I smile as the Arvens pull me away and out the door. It eases shut, but Evangeline’s voice echoes behind us. Good luck, I think. Maven cares even less about you than he does about me.
My guards set a quick pace, forcing me to keep up. More easily said than done, in the restricting dress, but I manage. The scrap of Gisa’s silk feels soft against my skin, clenched tightly in a fist. I fight the urge to smell the fabric, to chase any remnant of my sister. I steal a glance back, hoping to glimpse exactly who might be waiting for an audience with our wicked king. Instead, I see only Sentinels, black-masked and flame-robed, standing guard at the study door.
It wrenches open violently, quivering on jumping hinges before slamming closed with a smack. For a girl raised a noble, Evangeline has a difficult time controlling her temper. I wonder if my old etiquette instructor, Lady Blonos, ever tried to teach her otherwise. The image almost makes me laugh, bringing a rare smile to my lips. It stings, but I don’t care.
“Save your smirks, lightning girl,” Evangeline snarls, doubling her speed.
Her reaction only goads me on, despite the danger. I laugh outright as I turn back around. Neither of my guards says a word, but they quicken their pace a little. Even they don’t want to test an irritable magnetron itching for a scuffle.
She catches us anyway, smoothly sidestepping Egg to plant herself in front of me. The guards stop short, holding me with them.
“In case you haven’t noticed, I’m a bit busy,” I tell her, gesturing to the guards holding both my arms. “There isn’t really room for bickering in my schedule. Go bother someone who can fight back.”
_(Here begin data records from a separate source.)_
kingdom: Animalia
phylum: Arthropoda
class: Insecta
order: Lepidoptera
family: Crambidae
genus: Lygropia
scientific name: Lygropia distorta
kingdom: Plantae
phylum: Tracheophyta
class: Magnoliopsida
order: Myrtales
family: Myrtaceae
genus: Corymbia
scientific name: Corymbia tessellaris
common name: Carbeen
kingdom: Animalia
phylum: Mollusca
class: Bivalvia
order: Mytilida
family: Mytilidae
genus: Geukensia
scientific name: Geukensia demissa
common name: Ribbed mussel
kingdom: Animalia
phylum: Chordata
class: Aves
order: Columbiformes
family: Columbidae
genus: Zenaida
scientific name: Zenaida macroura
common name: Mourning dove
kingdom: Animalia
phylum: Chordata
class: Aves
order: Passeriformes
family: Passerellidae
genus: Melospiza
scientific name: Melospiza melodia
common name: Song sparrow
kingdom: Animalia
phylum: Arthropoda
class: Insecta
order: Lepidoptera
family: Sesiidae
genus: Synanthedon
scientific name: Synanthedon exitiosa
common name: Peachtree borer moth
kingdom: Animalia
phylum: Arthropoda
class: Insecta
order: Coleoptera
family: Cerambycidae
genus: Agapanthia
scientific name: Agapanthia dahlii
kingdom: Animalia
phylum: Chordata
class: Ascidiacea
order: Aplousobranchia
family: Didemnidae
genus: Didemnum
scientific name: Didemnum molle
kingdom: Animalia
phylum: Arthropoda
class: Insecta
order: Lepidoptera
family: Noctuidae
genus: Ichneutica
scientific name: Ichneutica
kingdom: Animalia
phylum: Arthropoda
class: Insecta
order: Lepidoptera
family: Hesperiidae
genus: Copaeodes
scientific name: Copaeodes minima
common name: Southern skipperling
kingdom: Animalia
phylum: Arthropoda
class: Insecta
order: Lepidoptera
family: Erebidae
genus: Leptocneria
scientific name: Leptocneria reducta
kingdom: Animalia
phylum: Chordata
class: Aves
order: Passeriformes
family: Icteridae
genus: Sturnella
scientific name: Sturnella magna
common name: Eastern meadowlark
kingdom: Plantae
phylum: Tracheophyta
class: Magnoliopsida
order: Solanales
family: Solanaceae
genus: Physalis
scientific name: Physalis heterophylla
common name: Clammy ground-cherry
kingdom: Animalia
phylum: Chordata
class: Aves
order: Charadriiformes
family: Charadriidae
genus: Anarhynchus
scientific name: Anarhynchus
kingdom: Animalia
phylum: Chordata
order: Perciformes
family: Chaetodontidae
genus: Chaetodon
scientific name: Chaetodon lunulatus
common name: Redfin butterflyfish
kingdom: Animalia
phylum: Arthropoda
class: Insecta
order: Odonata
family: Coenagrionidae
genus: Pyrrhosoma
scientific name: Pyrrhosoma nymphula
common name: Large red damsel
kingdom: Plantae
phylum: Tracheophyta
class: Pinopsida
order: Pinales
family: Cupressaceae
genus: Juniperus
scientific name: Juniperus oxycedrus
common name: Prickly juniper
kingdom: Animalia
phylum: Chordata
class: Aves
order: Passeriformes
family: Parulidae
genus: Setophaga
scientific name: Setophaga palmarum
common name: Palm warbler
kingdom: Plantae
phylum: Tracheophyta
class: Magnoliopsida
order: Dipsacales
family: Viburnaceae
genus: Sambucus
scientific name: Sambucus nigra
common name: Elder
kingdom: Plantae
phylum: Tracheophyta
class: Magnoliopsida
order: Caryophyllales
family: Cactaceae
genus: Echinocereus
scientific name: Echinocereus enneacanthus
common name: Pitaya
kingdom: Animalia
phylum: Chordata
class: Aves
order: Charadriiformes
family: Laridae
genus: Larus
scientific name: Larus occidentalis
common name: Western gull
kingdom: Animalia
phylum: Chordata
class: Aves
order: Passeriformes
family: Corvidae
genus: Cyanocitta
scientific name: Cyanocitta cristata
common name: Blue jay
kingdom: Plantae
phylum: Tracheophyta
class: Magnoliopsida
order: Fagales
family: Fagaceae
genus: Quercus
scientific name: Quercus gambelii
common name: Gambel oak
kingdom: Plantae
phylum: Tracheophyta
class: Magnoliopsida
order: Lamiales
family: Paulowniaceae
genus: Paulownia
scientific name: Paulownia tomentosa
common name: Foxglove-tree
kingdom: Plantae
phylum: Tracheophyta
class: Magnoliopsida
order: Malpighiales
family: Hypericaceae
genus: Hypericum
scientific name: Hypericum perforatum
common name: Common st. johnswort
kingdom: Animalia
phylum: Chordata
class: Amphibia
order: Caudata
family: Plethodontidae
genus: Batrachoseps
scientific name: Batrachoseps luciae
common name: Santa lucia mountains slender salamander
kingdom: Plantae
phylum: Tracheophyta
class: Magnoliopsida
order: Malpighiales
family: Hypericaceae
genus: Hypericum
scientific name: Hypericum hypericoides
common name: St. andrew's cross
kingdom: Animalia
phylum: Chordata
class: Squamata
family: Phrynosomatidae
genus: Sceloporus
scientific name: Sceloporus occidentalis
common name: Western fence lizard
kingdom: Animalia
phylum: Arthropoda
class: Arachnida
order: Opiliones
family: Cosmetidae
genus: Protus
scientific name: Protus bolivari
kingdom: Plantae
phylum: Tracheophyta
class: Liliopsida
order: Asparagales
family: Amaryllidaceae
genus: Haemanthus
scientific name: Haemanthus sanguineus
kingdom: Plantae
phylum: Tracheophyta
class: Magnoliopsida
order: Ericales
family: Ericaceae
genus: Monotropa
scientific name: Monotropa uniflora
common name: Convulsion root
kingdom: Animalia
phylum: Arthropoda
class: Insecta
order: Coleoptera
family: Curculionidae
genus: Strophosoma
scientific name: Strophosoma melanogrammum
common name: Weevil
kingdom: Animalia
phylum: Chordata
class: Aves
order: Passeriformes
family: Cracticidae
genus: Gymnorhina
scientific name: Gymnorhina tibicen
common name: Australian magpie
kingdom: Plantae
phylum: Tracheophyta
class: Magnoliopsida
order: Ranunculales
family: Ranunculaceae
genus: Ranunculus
Her smile flashes, sharp and bright as the scales of her armor. “Don’t sell yourself short. You’ve got plenty of fight left in you.” Then she leans forward, stepping into my space as she did with Maven. An easy way to show she is unafraid. I stand firm, willing myself not to wince, even when she plucks a razored scale from her armor like a petal from a flower.
“At least I hope so,” she says under her breath.
With a careful flick of her hand, she cuts the collar of my dress, stripping back a piece of embroidered scarlet. I fight the urge to cover the M brand on my skin, feeling a hot flush of embarrassment creep up my throat.
Her eyes linger, tracing the rough lines of Maven’s mark. Again she seems surprised.
“That doesn’t look like an accident.”
“Any other wonderful observations you’d like to share?” I mutter through gritted teeth.
Grinning, she replaces the scale on her bodice. “Not with you.” It is a reprieve when she pulls back, putting a few precious inches between us. “Elane?”
“Yes, Eve,” a voice says. From nowhere.
I nearly jump out of my skin when Elane Haven materializes behind her, seemingly from thin air. A shadow, able to manipulate light, powerful enough to make herself invisible. I wonder how long she’s been standing with us. Or if she was in the study, either with Evangeline or before she even walked in. She could’ve been watching the entire time. For all I know, Elane could’ve been my ghost since the moment I got here.
“Has anyone ever tried to put a bell on you?” I snap, if only to hide my own discomfort.
Elane offers a pretty, tight-lipped smile that does not reach her eyes. “Once or twice.”
Like Sonya, Elane is familiar to me. We spent many days in Training together, always at odds. She is another of Evangeline’s friends, girls smart enough to ally themselves to a future queen. As a lady of House Haven, her gown and jewelry are deepest black. Not in mourning, but in deference to her house colors. Her hair is as red as I remember, bright copper in contrast to dark, angled eyes and skin that seems blurred, perfected, and flawless. The light around her is carefully manipulated, giving her a heavenly glow.
“We’re finished here,” Evangeline says, turning her laser focus on Elane. “For now.” She throws back one daggered glance to make her point clear.